By definition, two norms #||*||_1 and ||*||_2# are equivalent if there exists positive constants #a,b in RR^+# such that
#a||*x||_2<=||x||_1<=b||x||_2 . AAx in X#
Now let #T_1 and T_2# be the topologies on X induced by #||*||_1 and ||*||_2#. We require to prove that #T_1=T_2#
Recall that a collection T of open subsets #T_i# of X is a topology for X if the following conditions are satisfied:
- #phi,X in T# (the empty set and the whole set X must be in T)
- #nnn_(i=1)^nT_i in T# (finite intersections of T belong to T)
- #uuu_(i=1)^alphaT_i in T# (arbitrary unions of T belong to T)
Now let #A in T_1# (ie. A is an open subset of #T_1#)
#thereforeAAx in A, EE# an open ball #B(x;epsilon)# such that #B(x;epsilon)sube A#.

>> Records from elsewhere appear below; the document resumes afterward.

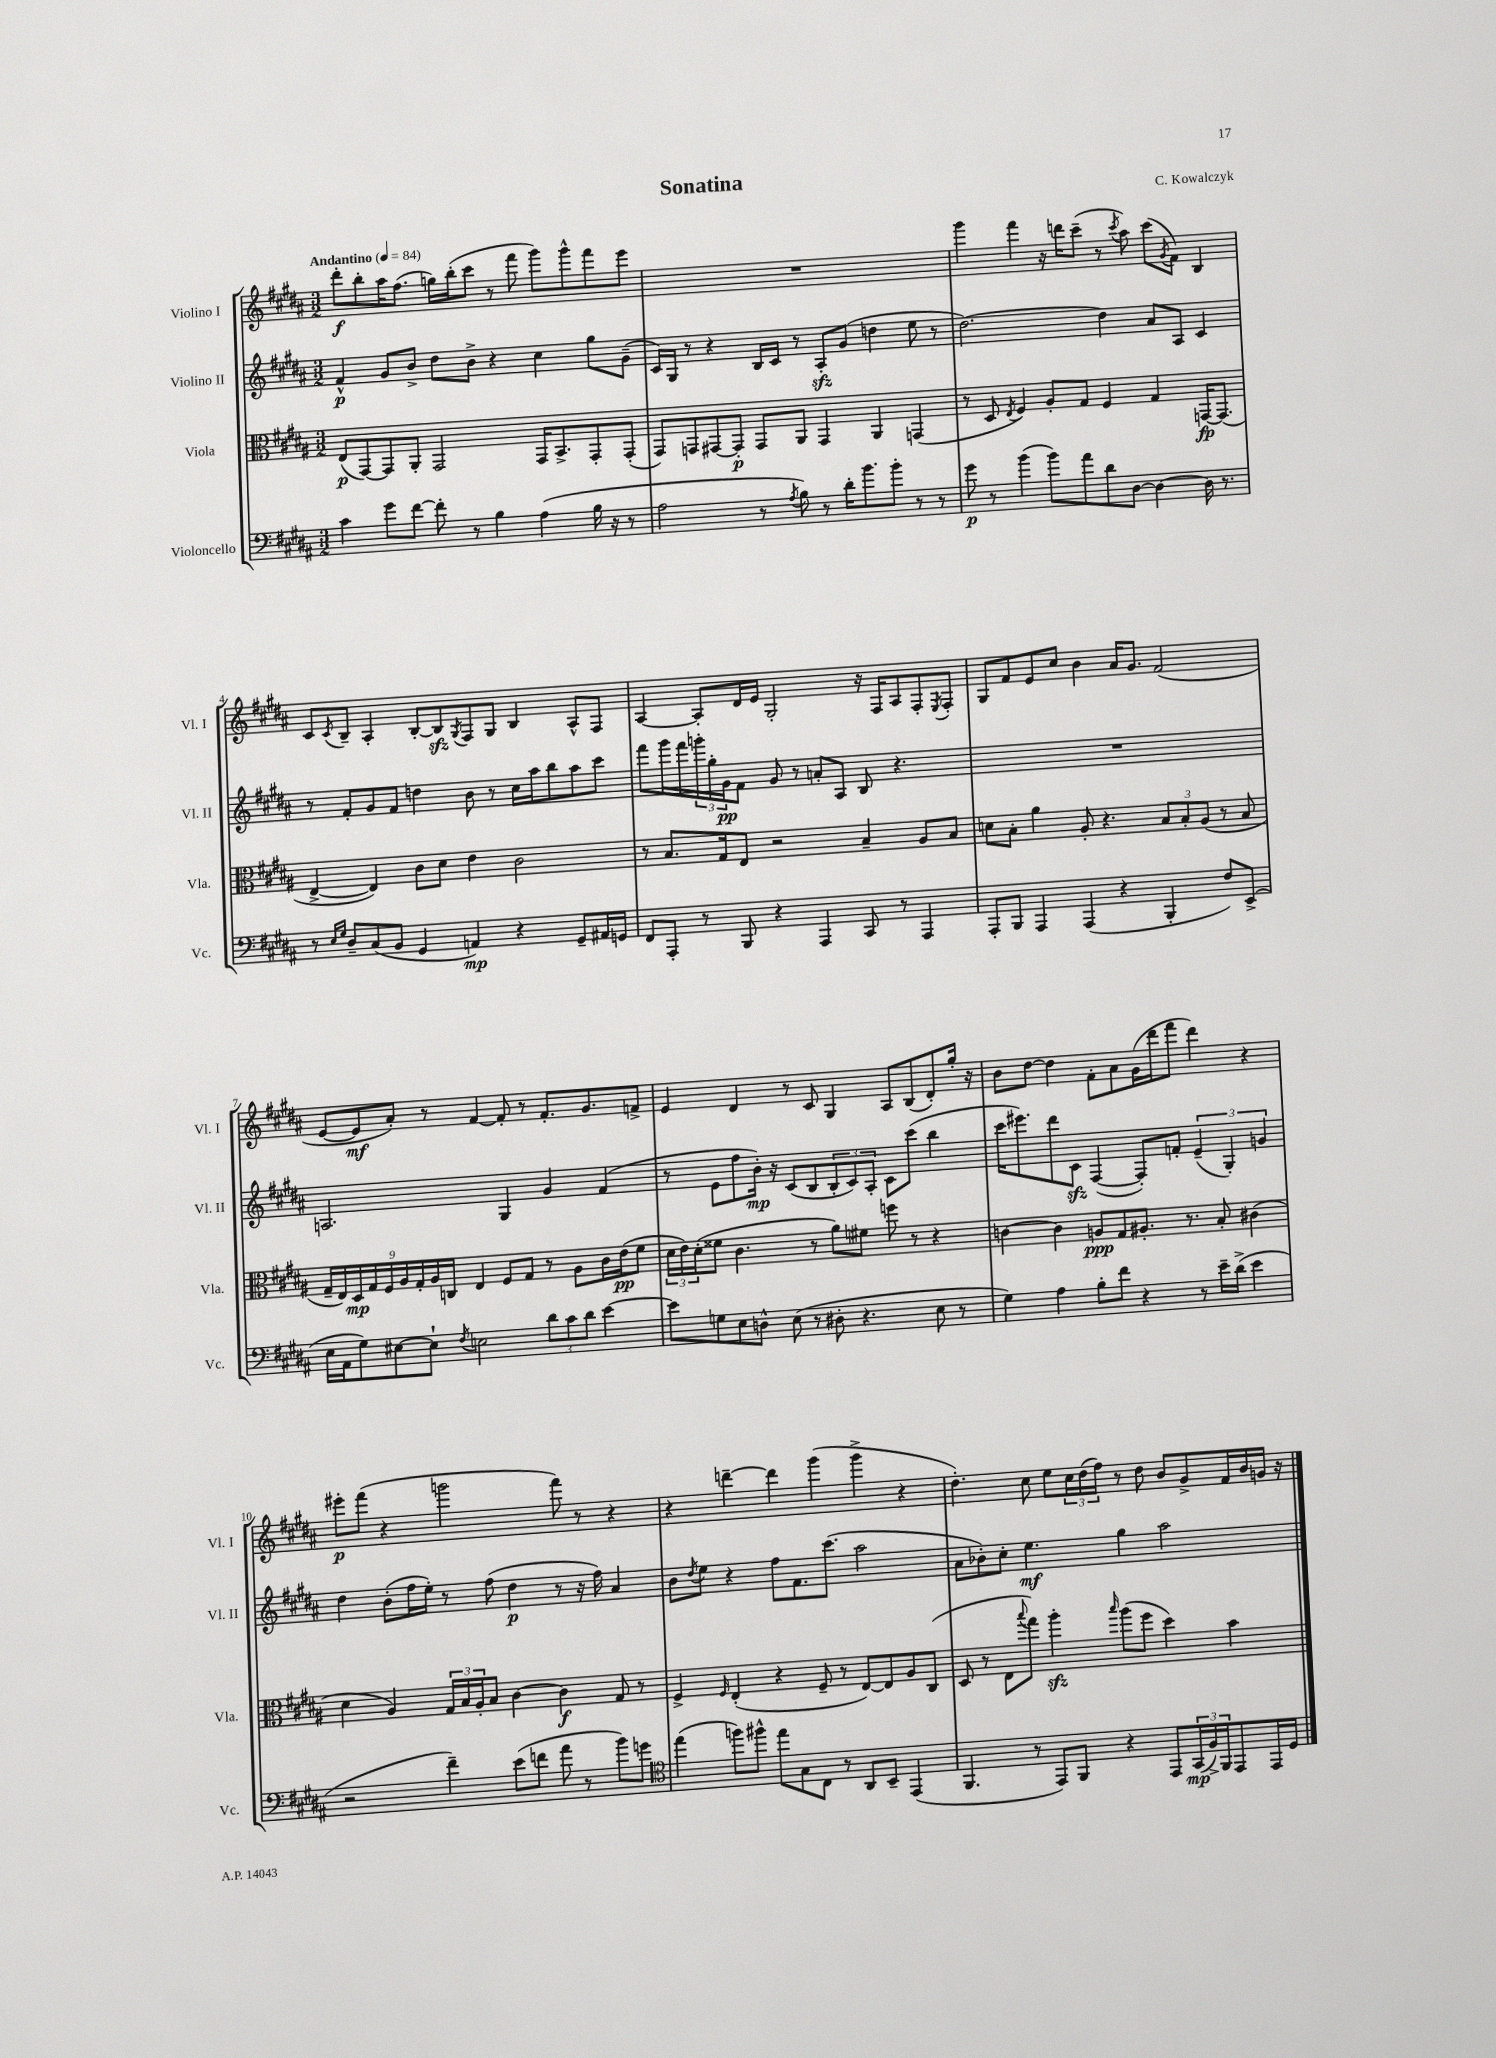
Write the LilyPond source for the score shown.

\header { title = "Sonatina" composer = "C. Kowalczyk" }
<<
\new StaffGroup <<
\new Staff = "s0" \with { instrumentName = "Violino I" shortInstrumentName = "Vl. I" } {
    \clef treble \key b \major \numericTimeSignature \time 3/2 \tempo "Andantino" 4 = 84
    dis'''8-.\f b''8-. ais''16 fis''8.( g''16) b''16-.( cis'''8 r8 fis'''8 gis'''8) gis'''8-^ fis'''8 e'''8 |
    R1. |
    gis'''4 fis'''4 r16 d'''16 cis'''8--( r8 \acciaccatura { cis'''8 } ais''8) cis'''8( \acciaccatura { gis'8 } fis'8) b4 |
    cis'8 \acciaccatura { cis'8 } b8-- ais4-. b8~-. b8\sfz \acciaccatura { gis8 } fis8 gis8 b4 ais8-^ fis8 |
    ais4~ ais8-. dis'16 e'16 gis2-. r16 fis16 ais8 fis8-. \acciaccatura { e8 } fis8-. |
    gis8 fis'8 e'8 cis''8 b'4 ais'16 gis'8. fis'2( |
    e'8~ e'8\mf ais'8-.) r8 fis'4~ fis'8-. r8 fis'8.-. gis'8. f'8-> |
    e'4 dis'4 r8 cis'8 gis4 ais8 b8( dis'8-.) gis''16-. r16 |
    b'8 dis''8~ dis''4 fis'8-. ais'8 gis'16( dis'''16 fis'''8 dis'''4) r4 |
    eis'''8-.\p fis'''8( r4 g'''2 fis'''8) r8 r4 |
    r4 d'''4~-- d'''4 gis'''4( gis'''4-> r4 |
    dis''4.-.) cis''8 e''8 \tuplet 3/2 { cis''16 dis''16( fis''16) } r8 dis''8 b'8 gis'8-> fis'16 b'16 g'16 r16 \bar "|." |
}
\new Staff = "s1" \with { instrumentName = "Violino II" shortInstrumentName = "Vl. II" } {
    \clef treble \key b \major \numericTimeSignature \time 3/2
    fis'4-^\p gis'8 b'8-> dis''8 b'8-> r4 cis''4 gis''8 gis'8--( |
    cis'16) gis16 r8 r4 b16 cis'16 r8 ais8-.\sfz gis'8( d''4 e''8 r8 |
    dis''2.~) dis''4 ais'8 ais8 cis'4 |
    r8 fis'8-. gis'8 fis'8 d''4 b'8 r8 cis''16 ais''16 b''8 ais''8 cis'''8 |
    fis'''8 gis'''16 fis'''16 \tuplet 3/2 { g'''16-. gis''16-. gis'16\pp } fis'8 gis'8 r8 a'8-. ais8 b8 r4. |
    R1. |
    a2. gis4 gis'4 fis'4( |
    r8 e'8 fis''8 b'16-.\mp) r16 cis'8( b8 \tuplet 3/2 { b8-. cis'8) ais8-. } cis'8 cis'''8( b''4 |
    cis'''16 eis'''8.) dis'''8 cis'8\sfz fis4~( fis8-.) f'8-. \tuplet 3/2 { e'4--( gis4-.) g'4 } |
    dis''4 b'8-.( fis''16 e''16-.) r8 fis''8( dis''4\p r8 r16 fis''16) ais'4 |
    b'8 \acciaccatura { dis''8 } e''8 r4 fis''8 fis'8. cis'''8.( ais''2 |
    ais'8 bes'8-.) cis''8-. e''4.\mf gis''4 ais''2 \bar "|." |
}
\new Staff = "s2" \with { instrumentName = "Viola" shortInstrumentName = "Vla." } {
    \clef alto \key b \major \numericTimeSignature \time 3/2
    e8\p( gis,8~) gis,8 ais,8-. gis,2 gis,16 b,8.-> gis,8-. gis,8-.( |
    gis,8) g,8 gis,8~ gis,8-.\p gis,8 ais,8 gis,4 ais,4 g,4( |
    r8 dis8 \acciaccatura { e8 } fis4) ais8-. gis8 fis4 gis4 g,16~\fp g,8.( |
    e4~-> e4) cis'8 dis'8 e'4 cis'2 |
    r8 b8. gis16 e8 r2 b4-- ais8 b8 |
    d'8 b8-. ais'4 ais8-. r4. \tuplet 3/2 { b8 b8-. ais8( } r8 b8 |
    \tuplet 9/8 { gis16-- e16) dis16\mp gis16 fis16 ais16 gis16-. ais16 c16 } e4 fis8 gis8 r8 ais8 cis'16 e'16\pp( fis'8 |
    \tuplet 3/2 { dis'16 e'16) dis'16-.( } fisis'8 cis'4. r8 ais'8) fis'8 f''8 r8 r4 |
    c'4~ c'4 a8\ppp gis8 ais8.-. r8. b8-. cis'4( |
    dis'4 ais4) \tuplet 3/2 { gis16 b16 ais16-. } b8 cis'4~ cis'4\f gis8 r8 |
    fis4-> \grace { fis16 } e4-.( r4 fis8-- r8 e8~) e8 ais8 cis8( |
    dis8 r8 e8 \appoggiatura { b''8 } gis''8) ais''4-.\sfz \grace { b''16 } ais''8( fis''8 dis''4) b'4 \bar "|." |
}
\new Staff = "s3" \with { instrumentName = "Violoncello" shortInstrumentName = "Vc." } {
    \clef bass \key b \major \numericTimeSignature \time 3/2
    cis'4 gis'8 fis'8~ fis'8-. r8 b4 ais4( b16 r16 r8 |
    ais2 r8 \acciaccatura { ais8 } b8) r8 dis'16-. b'8. b'8-. r8 r8 |
    gis'8\p r8 b'4( b'8) ais'8 dis'8 dis8~ dis4~ dis16 r8. |
    r8 \grace { e16 gis16 } dis8-- cis8( b,8 gis,4 a,4\mp) r4 gis,8-- ais,16 g,16 |
    fis,8 ais,,8-. r8 b,,8 r4 ais,,4 cis,8 r8 ais,,4 |
    ais,,8-. b,,8 ais,,4 ais,,4( r4 b,,4-. fis8) e,8->( |
    e16 ais,16 gis8) eis8~ eis8-! \acciaccatura { fis8 } e2 \tuplet 3/2 { dis'8 cis'8 dis'8 } e'4~ |
    e'8 g8 e8 d8-^ e8( r8 dis8-. r4. e8 r8 |
    gis4) ais4 b8-. fis'8 r4 r8 e'16-- dis'16->( e'4 |
    r2 fis'4--) e'8( f'8 ais'8 r8 b'8) g'8 |
    \clef tenor e''4( f''8) fis''8-^ e''8 gis8 cis8 r8 ais,8 b,8-- e,4( |
    fis,4. r8 e,8) fis,8 r4 e,8 \tuplet 3/2 { gis,16\mp( fis16->) fis,16 } e,8 e,16 dis16 \bar "|." |
}
>>
>>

#therefore{y in X | ||y-x||_1 < epsilon} sube A.#
But since #||*||_1 and ||*||_2# are equivalent, #=> AA x in X, EE a,b in RR^+# such that #a||y-x||_2<=||y-x||_1<=b||y-x||_2#
#therefore{y in X | ||y-x||_2 < epsilon/a} sube {y in X | ||y-x||_1 < epsilon} sube A #
#therefore # Every point x of A is an interior point in the #T_2# topology #=> A in T_2#
#therefore T_1 sube T_2#
Similarly #T_2 sube T_1# and so #T_1=T_2#